• Excerpted text
◇ ◇ ◇ ◇ ◇ ◇ ◇

JRE (Java Runtime Environment)
The subset of the JDK needed to run Java programs. Contains the JVM and standard libraries, but not the compiler. End users only need this.
JVM (Java Virtual Machine)
The engine that actually runs your Java bytecode. Each operating system has its own JVM, which is how Java achieves "Write Once, Run Anywhere."
Bytecode
The intermediate code produced by the Java compiler. It is not human-readable and not machine code — the JVM translates it to machine instructions at runtime.
HelloWorld.java → javac → HelloWorld.class (bytecode)
Compiler (javac)
The program that converts your .java source code into .class bytecode files. It also checks for syntax errors before creating the bytecode.
Source Code
The human-readable Java code you write in .java files. This is what gets compiled into bytecode.
.java File
A text file containing your Java source code. The filename must match the public class name inside it.
// File: HelloWorld.java public class HelloWorld { public static void main(String[] args) { System.out.println("Hello!"); } }
.class File
The compiled bytecode file produced by javac. This is what the JVM reads and executes. You never edit these directly.
main Method
The entry point of every Java program. The JVM looks for this exact signature to start execution.
public static void main(String[] args) { // Your program starts here }
Class
A container for your code in Java. Every Java file must have at least one class, and the filename must match the public class name.
Package
A folder-like grouping that organizes your Java classes. Written in lowercase with dots as separators (e.g., com.pluralsight.app).

◇ ◇ ◇ ◇ ◇ ◇ ◇

(Chart understanding data)
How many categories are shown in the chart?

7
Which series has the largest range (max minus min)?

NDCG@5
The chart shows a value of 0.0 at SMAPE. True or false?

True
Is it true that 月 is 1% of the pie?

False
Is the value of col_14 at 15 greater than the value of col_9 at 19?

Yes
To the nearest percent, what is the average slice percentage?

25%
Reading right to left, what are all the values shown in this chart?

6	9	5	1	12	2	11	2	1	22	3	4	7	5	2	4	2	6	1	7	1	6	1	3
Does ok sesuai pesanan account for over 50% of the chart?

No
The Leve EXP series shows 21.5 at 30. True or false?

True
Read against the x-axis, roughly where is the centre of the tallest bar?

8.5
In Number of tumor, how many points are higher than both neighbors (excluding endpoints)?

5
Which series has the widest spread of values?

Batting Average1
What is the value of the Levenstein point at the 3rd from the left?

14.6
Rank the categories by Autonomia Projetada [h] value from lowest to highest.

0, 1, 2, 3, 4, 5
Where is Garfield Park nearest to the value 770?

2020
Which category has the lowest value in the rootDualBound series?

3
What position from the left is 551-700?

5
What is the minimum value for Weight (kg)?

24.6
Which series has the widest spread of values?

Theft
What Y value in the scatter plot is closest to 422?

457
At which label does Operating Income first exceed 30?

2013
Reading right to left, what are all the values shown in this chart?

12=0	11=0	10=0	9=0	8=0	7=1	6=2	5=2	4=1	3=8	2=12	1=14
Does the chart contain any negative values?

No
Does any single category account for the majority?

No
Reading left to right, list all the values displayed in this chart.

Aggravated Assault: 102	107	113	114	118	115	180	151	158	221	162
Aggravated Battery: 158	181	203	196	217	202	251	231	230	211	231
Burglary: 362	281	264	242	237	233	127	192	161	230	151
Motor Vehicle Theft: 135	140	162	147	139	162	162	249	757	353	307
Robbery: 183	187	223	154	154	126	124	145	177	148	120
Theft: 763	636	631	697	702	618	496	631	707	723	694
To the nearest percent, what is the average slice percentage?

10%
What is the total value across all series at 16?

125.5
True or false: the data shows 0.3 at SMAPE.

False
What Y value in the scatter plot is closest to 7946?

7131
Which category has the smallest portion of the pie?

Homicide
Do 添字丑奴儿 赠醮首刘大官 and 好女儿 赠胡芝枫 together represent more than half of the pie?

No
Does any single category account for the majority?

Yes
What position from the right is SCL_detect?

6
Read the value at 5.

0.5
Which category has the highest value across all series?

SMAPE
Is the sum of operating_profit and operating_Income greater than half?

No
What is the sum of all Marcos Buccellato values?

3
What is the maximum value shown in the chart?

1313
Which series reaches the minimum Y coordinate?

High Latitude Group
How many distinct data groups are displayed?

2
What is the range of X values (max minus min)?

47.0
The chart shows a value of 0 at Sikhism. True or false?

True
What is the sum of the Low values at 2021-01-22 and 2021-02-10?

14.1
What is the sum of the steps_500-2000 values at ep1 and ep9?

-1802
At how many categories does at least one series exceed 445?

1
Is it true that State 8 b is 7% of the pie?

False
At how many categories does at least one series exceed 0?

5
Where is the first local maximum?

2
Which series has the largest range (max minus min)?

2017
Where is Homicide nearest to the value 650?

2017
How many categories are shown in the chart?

◇ ◇ ◇ ◇ ◇ ◇ ◇

• Work instruction 1
Summarize the Java glossary in two sentences.
• Work instruction 2
Resume the Java glossary after its last entry, adding more terms in the same format.
The data has no connection to the Java glossary.

• Written answer 1
The Java glossary defines core terms such as the JRE, the JVM, bytecode, the javac compiler, source code, .java and .class files, the main method, classes and packages. It explains that javac compiles human-readable source code in .java files into bytecode in .class files, which the JVM, with its own version for each operating system, translates into machine instructions at runtime.

• Written answer 2
package com.pluralsight.app;
Import
A statement that lets you use classes from other packages without typing their full name every time.
import java.util.Scanner;
Data Types & Variables
Variable
A named container that holds a value in memory. You must declare its type before using it.
int age = 25; String name = "Alice";
Data Type
Tells Java what kind of value a variable can hold (number, text, true/false, etc.) and how much memory to reserve for it.
Primitive Type
One of Java's 8 built-in basic types that store simple values directly in memory: byte, short, int, long, float, double, boolean, char.
int, double, boolean, char, byte, short, long, float
The 8 primitive types. int (whole numbers) and double (decimal numbers) are the most commonly used. boolean holds true/false. char holds a single character.
int count = 10; double price = 9.99; boolean isActive = true; char grade = 'A';
String (Reference Type)
A sequence of characters (text). Unlike primitives, String is a reference type — the variable holds a reference to the text in memory, not the text itself. Always use .equals() to compare Strings, not ==.
String greeting = "Hello, World!";
final (Constant)
The final keyword makes a variable's value unchangeable after it is assigned. By convention, constant names use ALL_CAPS.
final double TAX_RATE = 0.08;
Literal
A fixed value written directly in your code. Examples: 42 is an int literal, 3.14 is a double literal, "hello" is a String literal.
Widening (Implicit Conversion)
Automatic conversion from a smaller type to a larger type. No data is lost, so Java does it for you without any special syntax.
int x = 10; double y = x; // Widening: int → double (automatic)
Narrowing (Explicit Conversion / Casting)
Converting from a larger type to a smaller type. Data might be lost (e.g., decimals get truncated), so you must use a cast to tell Java you accept the risk.
double price = 9.99; int rounded = (int) price; // Narrowing: 9 (decimal lost)
Type Casting
Explicitly converting a value from one type to another using parentheses with the target type. Required for narrowing conversions.
double d = 7.5; int i = (int) d; // Cast: i = 7
Operators
Arithmetic Operators (+, -, *, /, %)
Math operators for addition, subtraction, multiplication, division, and modulo (remainder). When both operands are int, division truncates the decimal.
int sum = 10 + 3; // 13 int quot = 10 / 3; // 3 (not 3.33!) int rem = 10 % 3; // 1
Modulo (%)
Returns the remainder after division. Useful for checking even/odd, cycling through values, or wrapping around ranges.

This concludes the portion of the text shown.